Edward Snowden bezeichnete die Entscheidung, Tornado Cash zu zensieren, als höchst illiberal und autoritär. In der Tat muss man sich fragen, ob es als illegal angesehen werden kann, Computercode zu schreiben. Und vor allem, welchen Sinn macht es, wenn man eine illegale Tätigkeit ausüben will, diesen Code unter seinem eigenen Namen zu veröffentlichen, wie es Pertsev getan hat. Aus dieser Sicht scheint das niederländische Recht weniger Schutz für Informatiker zu bieten als das US-amerikanische Recht.

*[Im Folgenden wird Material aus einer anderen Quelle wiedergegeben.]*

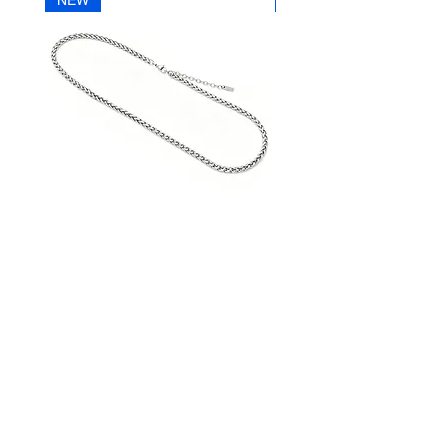
NEW
NEW
Telefon
+43 (0) 4212 33600
AN30SS50
AN29SS50
|
|
ACROSS
ACROSS
Silberkette
Silberkette
STREET HANDELSGMBH
Hunnenbrunn/Gewerbezone 2/7
9300 St. Veit an der Glan
AUSTRIA
Tel.:
+43 4212 33600
Fax: +43 4212 33600 40
Mail: office@street.at
➣ Zum Händlershop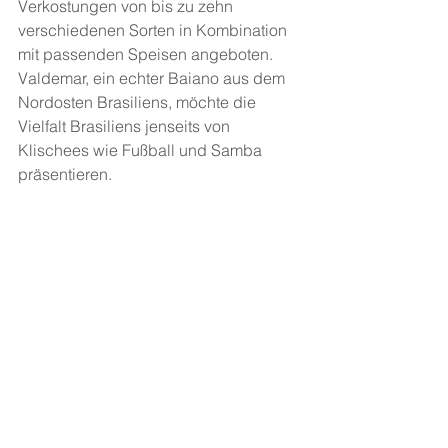
Verkostungen von bis zu zehn 
verschiedenen Sorten in Kombination 
mit passenden Speisen angeboten. 
Valdemar, ein echter Baiano aus dem 
Nordosten Brasiliens, möchte die 
Vielfalt Brasiliens jenseits von 
Klischees wie Fußball und Samba 
präsentieren.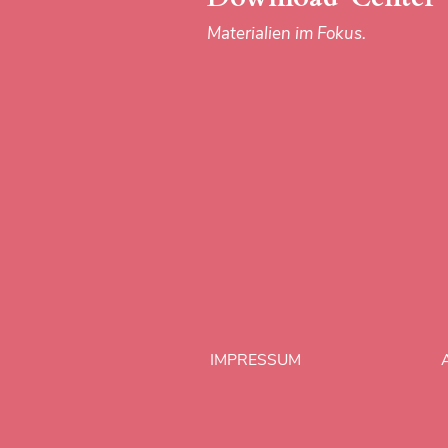
Materialien im Fokus.
IMPRESSUM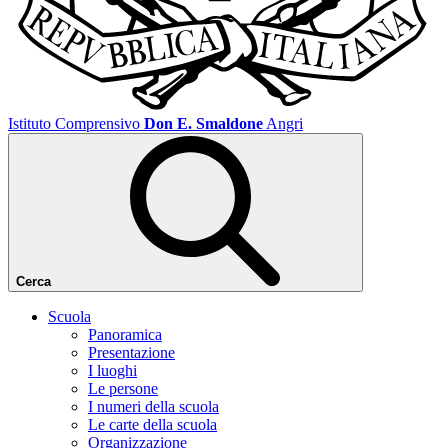
Istituto Comprensivo
Don E. Smaldone
Angri
Cerca
Scuola
Panoramica
Presentazione
I luoghi
Le persone
I numeri della scuola
Le carte della scuola
Organizzazione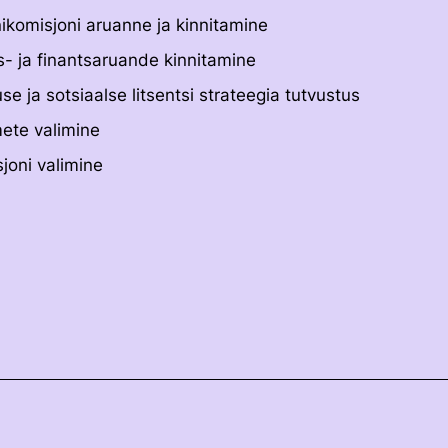
ikomisjoni aruanne ja kinnitamine
- ja finantsaruande kinnitamine
se ja sotsiaalse litsentsi strateegia tutvustus
mete valimine
joni valimine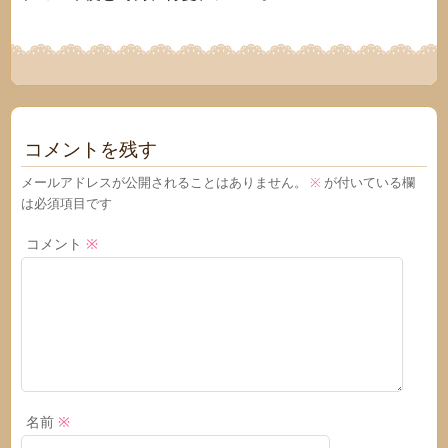
コメントを残す
メールアドレスが公開されることはありません。
※
が付いている欄
は必須項目です
コメント
※
名前
※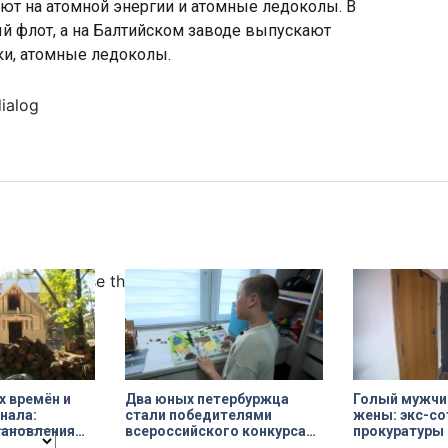
ают на атомной энергии и атомные ледоколы. В
й флот, а на Балтийском заводе выпускают
ки, атомные ледоколы.
dialog
ncel and close the window.
х времён и
Два юных петербуржца
Голый мужчин
инала:
стали победителями
жены: экс-со
тановления
всероссийского конкурса
прокуратуры 
«Моя страна — моя Россия»
почему сове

Amerikanische Open-Source-Code-Gesetzgebung

In den USA ist Open Source Code durch den First Amendment geschützt. Ermöglicht wurde dieser Schutz durch Daniel J. Bernstein, einen Professor der Universität Illinois, der in den 1990er Jahren eine Klage gegen die USA zum Schutz verschlüsselter Software einreichte. Der Richter entschied, dass behördliche Beschränkungen der Möglichkeit des Einzelnen, offenen Quellcode zu veröffentlichen, einen Verstoß gegen den Ersten Verfassungszusatz darstellen.

Das bedeutet, dass selbst die Veröffentlichung von Code, mit dem sich Angriffswaffen mit einem 3D-Drucker herstellen lassen, nicht als Straftat angesehen werden kann, es sei denn, es liegen Beweise dafür vor, dass die betreffende Person beabsichtigt, eine Straftat zu begehen, indem sie den Code beispielsweise mit terroristischen Gruppen teilt. Ein junger Texaner, Cody Wilson, hat tatsächlich einen Open-Source-Code entwickelt, mit dem er über 3D-Drucker Waffen herstellen kann. Nachdem er unter Druck gesetzt wurde, den fraglichen Code zu entfernen, verklagte er das US-Justizministerium und gewann den Prozess. In den Vereinigten Staaten gilt Computercode als eine Form der freien Meinungsäußerung.

Alexey wurde im April 2023 bis zum Prozess unter Hausarrest gestellt. Während des Prozesses entschied das niederländische Gericht, dass Tornado Cash tatsächlich für Geldwäscheaktivitäten verwendet wurde, und verurteilte den jungen Informatiker im Mai 2024 zu fünf Jahren und vier Monaten Gefängnis. Dieses Urteil sorgte in der Branche für so viel Empörung, dass der Rechtshilfefonds für die beiden Informatiker über 2 Millionen Dollar sammelte.